The setback for the DPJ may increase political uncertainty and should lead Japan to a necessary consensus and revitalization with the aid of the public and private sector in Japan as "it struggles to climb out of a prolonged economic slump and trim its massive public debt, while facing a host of other challenges as a result of drastic changes in the country's social structure, ranging from an aging population to weakening community bonds."

"It was not a good strategy to vituperate the civil servants while chastising consumers with an increase of the consumption tax and offering simultaneously tax reductions to the private corporations" said a Japanese scholar in a Tokyo seminar prior to the elections.

The DPJ now faces the challenge of finding new allies to secure a majority to pass bills smoothly through the Diet. It is almost certain that Kan's grip on the government will loosen and rifts will deepen within the ruling party ahead of its leadership election in September. Kyodo news agency.

The outcome also will induce problems for Kan within his own party, the DPJ. With a party presidential election scheduled for September, DPJ lawmakers who are thinking about their own political futures will request for a new party president to lead them into the next Lower House election, which must be held within three years.

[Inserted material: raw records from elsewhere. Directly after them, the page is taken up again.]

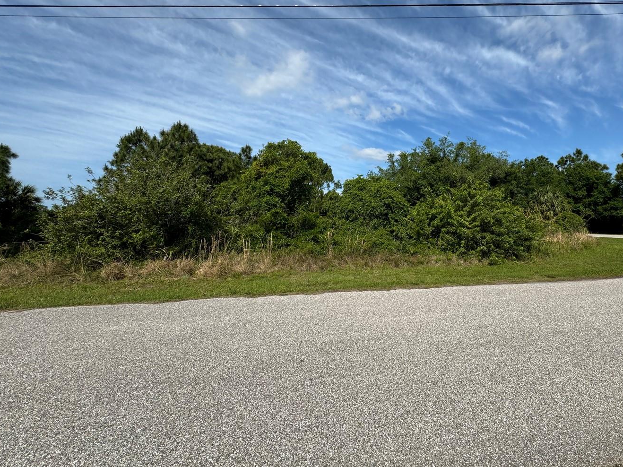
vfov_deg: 74.3
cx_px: 364
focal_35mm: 17
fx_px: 306
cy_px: 200
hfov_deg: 90.2
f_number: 2.2
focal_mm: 2.22
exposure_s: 1/2146
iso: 50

Some will likely blame Kan's comment about the consumption tax rate for the party's loss. His resignation is asked. Upper House elections are often a barometer of whether a prime minister can build a stable government. Many past leaders, including Ryutaro Hashimoto in 1998 and Shinzo Abe in 2007, stepped down following crushing defeats, while Junichiro Koizumi got a landslide victory in the 2001 election and stayed in power for five years through 2006. End of quotes.

Consequences of Kan's defeat on foreign relations?

"The Japanese government that emerges from this vote will be notably weaker, less able to push through important legislation, with a leadership facing challenges from within and outside the DPJ. Key international issues now loom on the immediate horizon, from finalizing negotiations on the base dispute with the U.S. to coping with a rising China, not to mention responding to signs of new slowdown in the global economy," said Daniel Sneider, of Stanford University.

Michael Green, Japan Chair, Center for Strategic and International Studies: "The result of Japan’s Upper House election may condemn Japan to another year or more of weak and uncertain coalition government, or worse — a “twisted Diet” in which the opposition controls the Upper House and blocks legislation until the ruling government collapses."